If a grandparent only assists with the care of their grandchild and the child normally resides with, or spends a significant amount of time with one of their parents then it is unlikely that a grandparent would need to have parental responsibility.
However, what if the child resides with a grandparent on an informal basis (meaning there is no court order in place setting out the living arrangements for the child) and the parents are absent or not involved actively in the care of the child?
In these circumstances it is not difficult to foresee issues arising should the child need routine medical care such as vaccinations or dentist treatment or applications for primary or secondary school when the time comes or even when applying for a passport to take the child on holiday.

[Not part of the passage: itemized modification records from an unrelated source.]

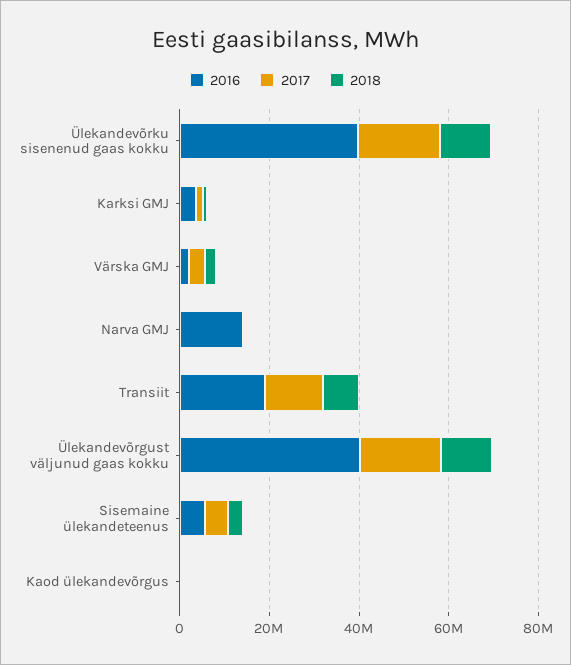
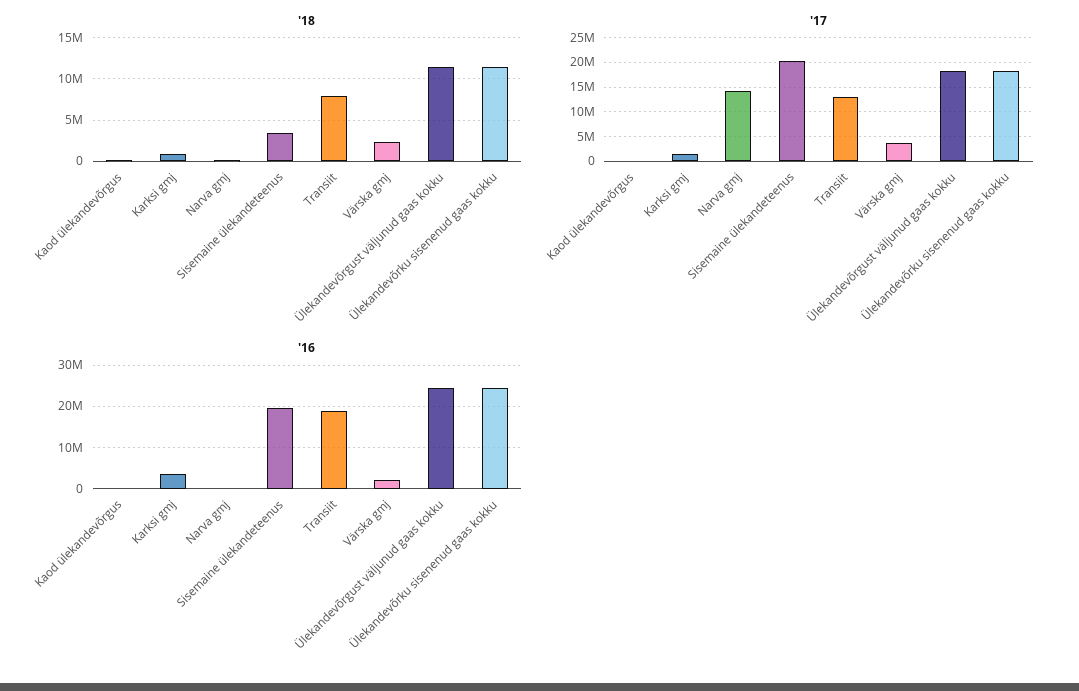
  {
    "2016": {
-     "Ülekandevõrku sisenenud gaas kokku": 40000000,
+     "Ülekandevõrku sisenenud gaas kokku": 24000000,
      "Karksi GMJ": 4000000,
      "Värska GMJ": 2000000,
-     "Narva GMJ": 15000000,
+     "Narva GMJ": 0,
      "Transiit": 18000000,
-     "Ülekandevõrgust väljunud gaas kokku": 40000000,
+     "Ülekandevõrgust väljunud gaas kokku": 24000000,
-     "Sisemaine ülekandeteenus": 5000000,
+     "Sisemaine ülekandeteenus": 20000000,
      "Kaod ülekandevõrgus": 0
    },
    "2017": {
      "Ülekandevõrku sisenenud gaas kokku": 17500000,
      "Karksi GMJ": 2500000,
      "Värska GMJ": 2500000,
-     "Narva GMJ": 0,
+     "Narva GMJ": 15000000,
      "Transiit": 12500000,
      "Ülekandevõrgust väljunud gaas kokku": 17500000,
-     "Sisemaine ülekandeteenus": 5000000,
+     "Sisemaine ülekandeteenus": 20000000,
      "Kaod ülekandevõrgus": 0
    },
    "2018": {
      "Ülekandevõrku sisenenud gaas kokku": 11000000,
      "Karksi GMJ": 1000000,
      "Värska GMJ": 2000000,
      "Narva GMJ": 0,
      "Transiit": 8000000,
      "Ülekandevõrgust väljunud gaas kokku": 11000000,
      "Sisemaine ülekandeteenus": 3000000,
      "Kaod ülekandevõrgus": 0
    }
  }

The grandparent would need to try and get hold of one or both parents to make these decisions for the child and ensure that the relevant body has evidence of the parent’s consent. This can be time consuming and a cumbersome process and many do not realise they have to go through this process until the need arises.
In more extreme cases what if the child has an accident or requires an operation and the parents are untraceable or not in a condition to make a decision? The child could be left in a precarious position if the person with day to day care of them does not have the ability to make such decisions in a, potentially, urgent situation.

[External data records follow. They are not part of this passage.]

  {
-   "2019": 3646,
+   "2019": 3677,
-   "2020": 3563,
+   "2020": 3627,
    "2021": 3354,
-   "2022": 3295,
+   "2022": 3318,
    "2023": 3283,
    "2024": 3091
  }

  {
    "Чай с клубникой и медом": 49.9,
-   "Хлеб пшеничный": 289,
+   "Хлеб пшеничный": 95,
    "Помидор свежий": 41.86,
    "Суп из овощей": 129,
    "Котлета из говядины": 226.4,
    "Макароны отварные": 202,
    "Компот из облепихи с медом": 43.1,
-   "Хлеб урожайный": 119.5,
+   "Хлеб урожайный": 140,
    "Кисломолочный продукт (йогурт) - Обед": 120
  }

There are a number of ways in which someone, other than a parent, can be granted parental responsibility. The relevant options for grandparents, assuming the child’s parents are still living, are to apply to the court for a child arrangements order or a special guardianship order. With these orders the grandparent would automatically be given parental responsibility for the child (in varying levels). If the child is likely to be living with a grandparent on a temporary basis because, say, the parent is ill or seeking treatment, then a child arrangements order may be more appropriate as a short term measure to both formalise the agreement and provide the grandparent with parental responsibility whilst the child is in their care. If however the arrangement whereby a child is living with their grandparent is likely to be permanent then it is sensible to consider formalising these arrangements by way of a Special Guardianship Order. These applications are much more involved as they will always require the involvement of the Local Authority so it is very important to take advice before issuing such an application.
Whatever the family dynamic, if you are a grandparent taking care of a grandchild in place of a parent, it is very important to seek advice on whether that agreement needs to be formalised to enable the grandparent to best care for their grandchild by being able to utilise the powers that are granted by having parental responsibility.